Hikayede toplum kurallarına uymadığı için toplum tarafından dışlanan Violetta’nın aşkla hayata tutunma çabasını anlatır. Sözde göz kamaştıran bir yaşantının ardında ölmekte olan ve yapayalnız bir kadının gerçeği vardır. La Traviata Operasını çekici kılan eserdeki karakterlerin, insan doğasını bütün gerçekliğiyle yansıtmayı başarmasıdır. Verdi bu eserde gündelik hayata dair bir konuyu opera sahnesine taşırken toplumun değer yargılarını irdeleyerek o zamana kadar hiçbir bestecinin cesaret edemediği bir şey yapmış, gerçekçi bakış açısıyla devrimsel bir düşünceyi opera sahnesine taşımıştır. La Traviata’nın ışık tasarımı ve eserde kullanılan görsel katkılar eserin dramatik yapısını güçlendiriyor. Özellikle ilk perdede parti sahnesinde evin dışında dans eden çiftler görsel anlamda olaya derinlik katıyor. Arka planda beliren dolunay ve gece görüntüsü eserin duygusal yönünü güçlendirirken bir rüya atmosferi yaratıyor. Güçlü ışık tasarımında Müfit Özbek’in imzası var.

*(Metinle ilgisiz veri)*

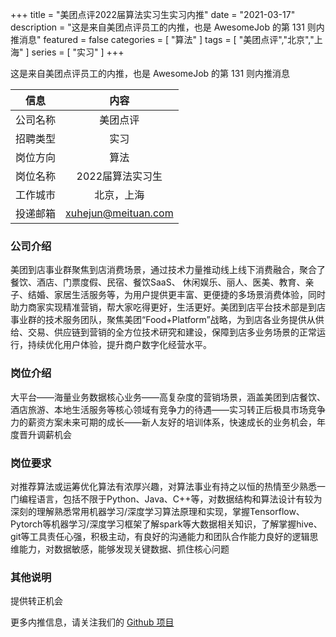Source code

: +++
title = "美团点评2022届算法实习生实习内推"
date = "2021-03-17"
description = "这是来自美团点评员工的内推，也是 AwesomeJob 的第 131 则内推消息"
featured = false
categories = [
    "算法"
]
tags = [
    "美团点评","北京","上海"
]
series = [
    "实习"
]
+++

这是来自美团点评员工的内推，也是 AwesomeJob 的第 131 则内推消息
<!--more-->

| 信息 | 内容 |
| :-----:| :----: |
| 公司名称 | 美团点评 |
| 招聘类型 | 实习 |
| 岗位方向 | 算法 |
| 岗位名称 | 2022届算法实习生 |
| 工作城市 | 北京，上海 |
| 投递邮箱 | xuhejun@meituan.com |

### 公司介绍

美团到店事业群聚焦到店消费场景，通过技术力量推动线上线下消费融合，聚合了餐饮、酒店、门票度假、民宿、餐饮SaaS、 休闲娱乐、丽人、医美、教育、亲子、结婚、家居生活服务等，为用户提供更丰富、更便捷的多场景消费体验，同时助力商家实现精准营销，帮大家吃得更好，生活更好。美团到店平台技术部是到店事业群的技术服务团队，聚焦美团“Food+Platform”战略，为到店各业务提供从供给、交易、供应链到营销的全方位技术研究和建设，保障到店多业务场景的正常运行，持续优化用户体验，提升商户数字化经营水平。

### 岗位介绍

大平台——海量业务数据核心业务——高复杂度的营销场景，涵盖美团到店餐饮、酒店旅游、本地生活服务等核心领域有竞争力的待遇——实习转正后极具市场竞争力的薪资方案未来可期的成长——新人友好的培训体系，快速成长的业务机会，年度晋升调薪机会

### 岗位要求

对推荐算法或运筹优化算法有浓厚兴趣，对算法事业有持之以恒的热情至少熟悉一门编程语言，包括不限于Python、Java、C++等，对数据结构和算法设计有较为深刻的理解熟悉常用机器学习/深度学习算法原理和实现，掌握Tensorflow、Pytorch等机器学习/深度学习框架了解spark等大数据相关知识，了解掌握hive、git等工具责任心强，积极主动，有良好的沟通能力和团队合作能力良好的逻辑思维能力，对数据敏感，能够发现关键数据、抓住核心问题

### 其他说明

提供转正机会

更多内推信息，请关注我们的 [Github 项目](https://github.com/Dikea/AwesomeJob)

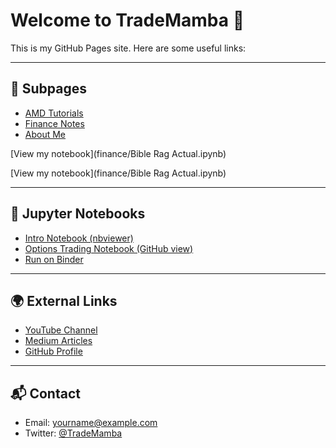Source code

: # Welcome to TradeMamba 🎉

This is my GitHub Pages site. Here are some useful links:

---

## 🔗 Subpages
- [AMD Tutorials](/amdtutorials/)  
- [Finance Notes](/finance/)  
- [About Me](/about/)


[View my notebook](finance/Bible Rag Actual.ipynb)


[View my notebook](finance/Bible Rag Actual.ipynb)

---

## 📓 Jupyter Notebooks
- [Intro Notebook (nbviewer)](https://nbviewer.org/github/TradeMamba/amdtutorials/blob/main/notebooks/intro.ipynb)  
- [Options Trading Notebook (GitHub view)](https://github.com/TradeMamba/amdtutorials/blob/main/notebooks/options_trading.ipynb)  
- [Run on Binder](https://mybinder.org/v2/gh/TradeMamba/amdtutorials/HEAD?labpath=notebooks/intro.ipynb)

---

## 🌍 External Links
- [YouTube Channel](https://youtube.com)  
- [Medium Articles](https://medium.com/@TradeMamba)  
- [GitHub Profile](https://github.com/TradeMamba)

---

## 📬 Contact
- Email: [yourname@example.com](mailto:yourname@example.com)
- Twitter: [@TradeMamba](https://twitter.com/TradeMamba)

Özellikle İzmir Devlet Opera ve Balesi Orkestrası eserin seslendirilmesinde çok başarılı bir rol oynuyor. Orkestrayı, orkestranın başarısında büyük pay sahibi olan deneyimli şef Tulio Gagliardo yönetiyor. İzmir Devlet Opera ve Balesi Korosunun bu kadar iyi bir iş çıkarmasında koro şefi Orhan Öner Özcan’ın etkisi tartışılmaz. Eserde solist sanatçıları olağanüstü güzellikteki sesleriyle dikkat çekiyorlar. Ses renkleri, ses kaliteleri ve sahne hakimiyetleriyle eserin dramatik yapısını ustalıkla sahneye yansıtıyorlar. La Traviata Operası çok emek verilmiş, üzerinde çok çalışılmış, zengin bir sanatçı kadrosunun yer aldığı görkemli bir eser. Sezon boyunca Bornova Kültür Sanat Merkezinde sahnelenecek olan La Traviata Operası mutlaka görülmesi gereken güzel bir çalışma.